A student of Dvorak's who developed his own style like another contemporary, Josef Suk. He's regarded as one of the finest Czech composers of his time.

Have you guys heard of him or his music?


----------



## Tapkaara

I have never heard of him, but he looks like Mahler.


----------



## Mirror Image

Tapkaara said:


> I have never heard of him.


Well, Tapkaara, now you have! 

I've been looking around for some of his recordings and they are few and far between. It looks like Libor Pesek is the way to go, but alas, these recordings are too expensive right now.


----------



## bassClef

I've seen a few of his CDs in the music shops here in Prague, but I must admit I've never dipped my toe in.

There's only 4 here in a Czech online music store:
http://www.cdmusic.cz/inshop/scripts/set.asp?Level=98

There's more on Amazon and they are not too expensive.


----------



## Mirror Image

jezbo said:


> I've seen a few of his CDs in the music shops here in Prague, but I must admit I've never dipped my toe in.
> 
> There's only 4 here in a Czech online music store:
> http://www.cdmusic.cz/inshop/scripts/set.asp?Level=98


How are the music stores in Prague, Jezbo? Do a lot of the stores have a good classical selection?


----------



## bassClef

Mirror Image said:


> How are the music stores in Prague, Jezbo? Do a lot of the stores have a good classical selection?
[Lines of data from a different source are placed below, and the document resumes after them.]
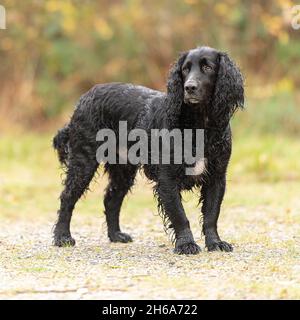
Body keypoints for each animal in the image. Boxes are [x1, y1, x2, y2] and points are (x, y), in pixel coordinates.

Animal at [52, 46, 244, 254]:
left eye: (207, 67)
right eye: (185, 69)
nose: (189, 87)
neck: (199, 126)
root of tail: (84, 98)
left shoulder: (216, 177)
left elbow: (211, 214)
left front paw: (215, 243)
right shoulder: (167, 179)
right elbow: (179, 215)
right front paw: (186, 244)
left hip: (123, 171)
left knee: (111, 199)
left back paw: (116, 235)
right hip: (83, 162)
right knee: (67, 197)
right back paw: (62, 237)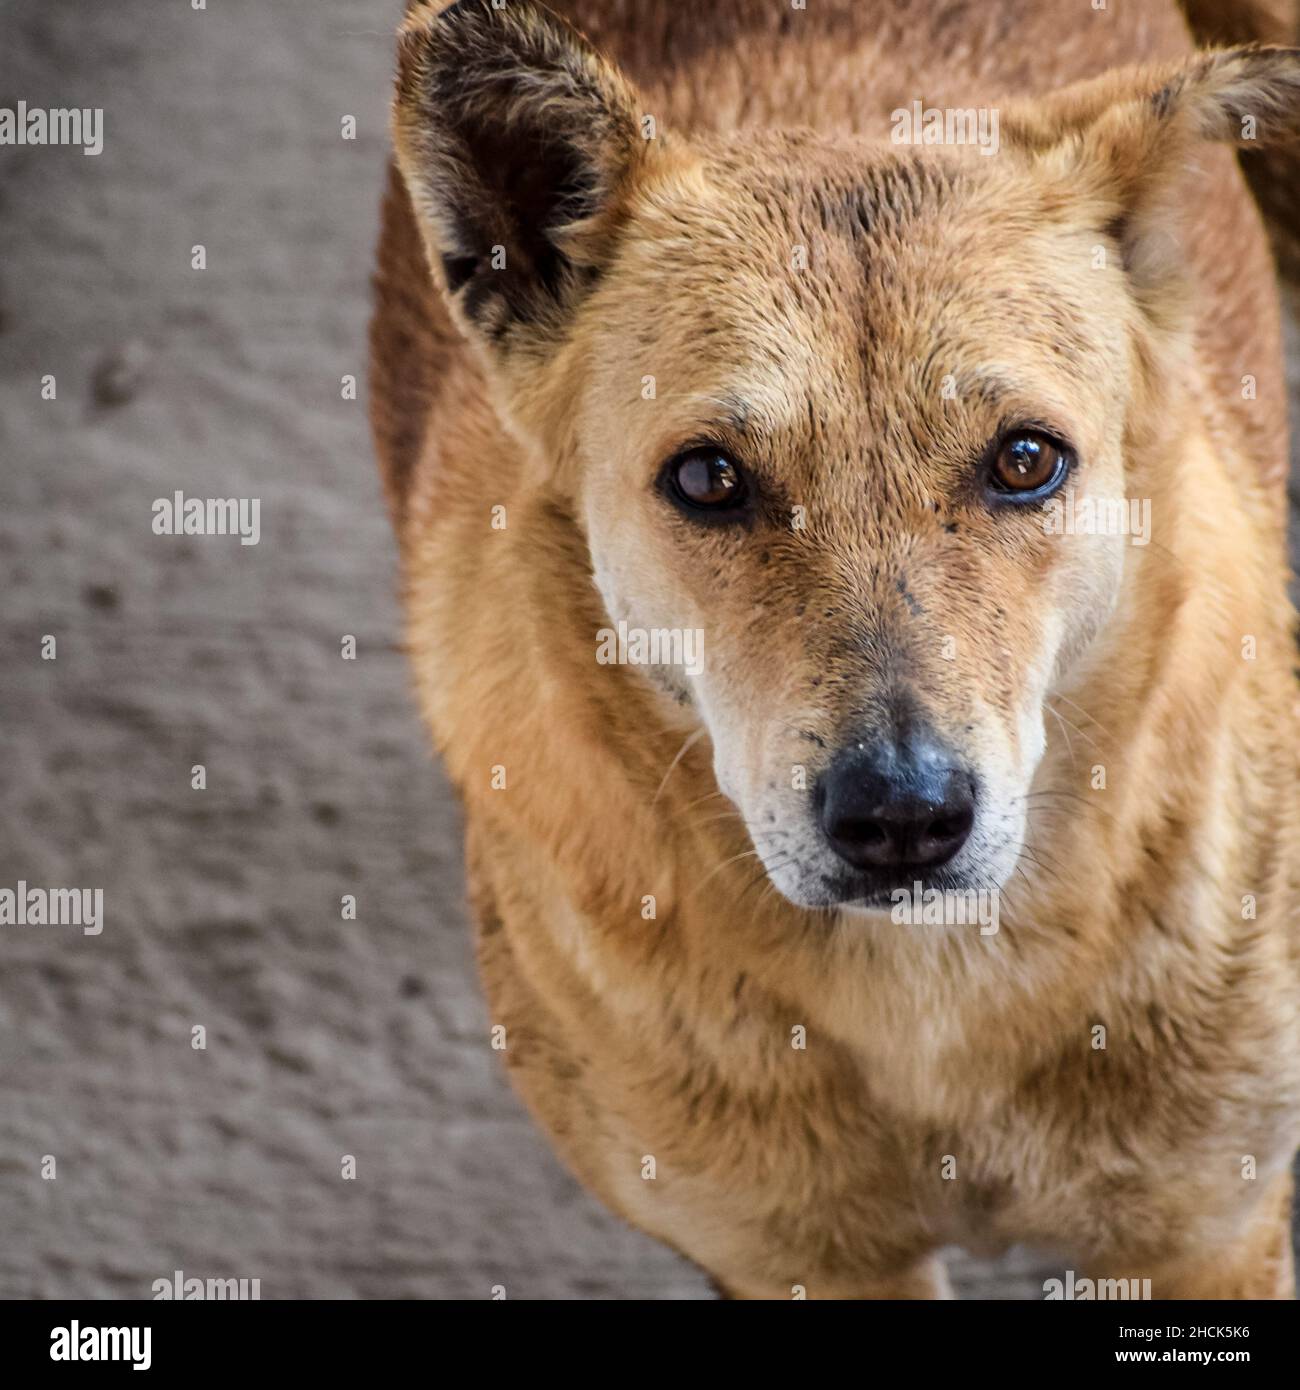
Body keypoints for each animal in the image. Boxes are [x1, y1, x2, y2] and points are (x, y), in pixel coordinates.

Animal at [367, 2, 1300, 1301]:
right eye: (708, 477)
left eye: (1025, 459)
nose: (903, 819)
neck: (927, 995)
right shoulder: (800, 1264)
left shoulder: (1207, 1230)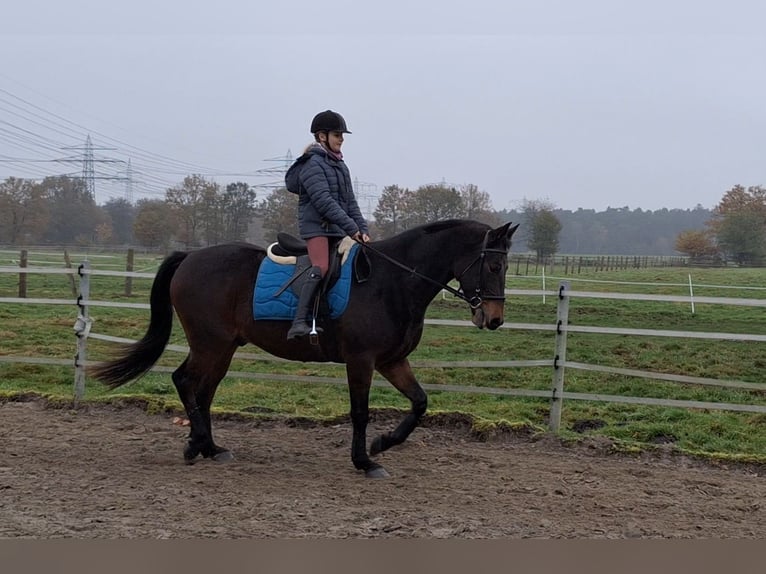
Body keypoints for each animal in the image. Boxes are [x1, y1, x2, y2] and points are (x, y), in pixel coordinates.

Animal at [88, 218, 520, 480]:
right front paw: (365, 461)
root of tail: (190, 257)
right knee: (185, 382)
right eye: (494, 266)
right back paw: (199, 444)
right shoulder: (361, 360)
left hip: (223, 348)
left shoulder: (393, 360)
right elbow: (360, 412)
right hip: (211, 343)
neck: (393, 280)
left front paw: (383, 443)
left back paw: (208, 447)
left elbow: (419, 403)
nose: (494, 318)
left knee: (203, 391)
I haven't found one store with a huge selection, but the large chain store (whose name escapes me at the moment) in the centre has it's own room for classical, which is a nice touch, and there's a small store just off the old town square which is devoted to classical : http://www.viamusica.cz/tg_en.html

I still buy most of my CDs online, but it's nice to browse a store sometimes


----------



## Mirror Image

I finally got my hands on two Novak recordings I've been wanting both with Libor Pesek conducting. They are outstanding and anyone with a remote interest in Czech composers should check him out.


----------



## andruini

I hadn't heard of him, but now I'm interested.. I really connect with Czech composers for some reason.. Their style is just really right up my alley.. Thanks for the recommendation MI..


----------



## Eusebius12

I love certain of Novak's works...he is a real fin-de-siecle talent at least equal with Fibich....


----------



## Steve Wright

Briefly rescuing this thread (and composer) from obscurity. I love this:






Perhaps improbably, I got to know this through its inclusion on a compilation by uber-middlebrow UK radio station Classic FM. Called - shivers at the ready - Smooth Classics for Rough Days. I know. But actually some very nice stuff on there, esp for the beginner.
Anyway, was reminded of Novak today because I am getting very immersed into Bruckner's 7th, bits of which (first 2 movements, really) brought the Slovak Suite back to me.


----------



## Medtnaculus

Pan is fantastic!


----------



## majlis

Love his chamber.


----------



## Huilunsoittaja

I know the tone poem Lady Godiva.  And some other tone poemesque works.


----------



## Joachim Raff

Probably my favourite recording of Novak's best orchestral pieces
https://lh3.googleusercontent.com/-...75BAo4uxz7OlDOuRpX3Sj7tR9b=s512-c-e100-rwu-v1


----------



## Merl

I've always liked much of Novak's music ever since a colourful character, who worked for Supraphon and others back in the 80s, gave me a copy of the album below on vinyl. I've loved it ever since.


----------



## CnC Bartok

The Slovak (sic) Suite is his obvious big hit, a really lovely piece of music, and many of his Symphonic Poems are excellent as well. Ditto two remarkably intoxicating (!) and at times remarkably modern Ballets, Signorina Gioventu and Nikotina. But for me his best piece is the huge cantata The Storm, an exciting and rousing piece, an orchestral, vocal and choral tour de force. Zdeněk Košler did a very good recording on Supraphon (where else?!)


----------



## Eramire156

Love his second String Quartet performed by the Smetana Quartet


----------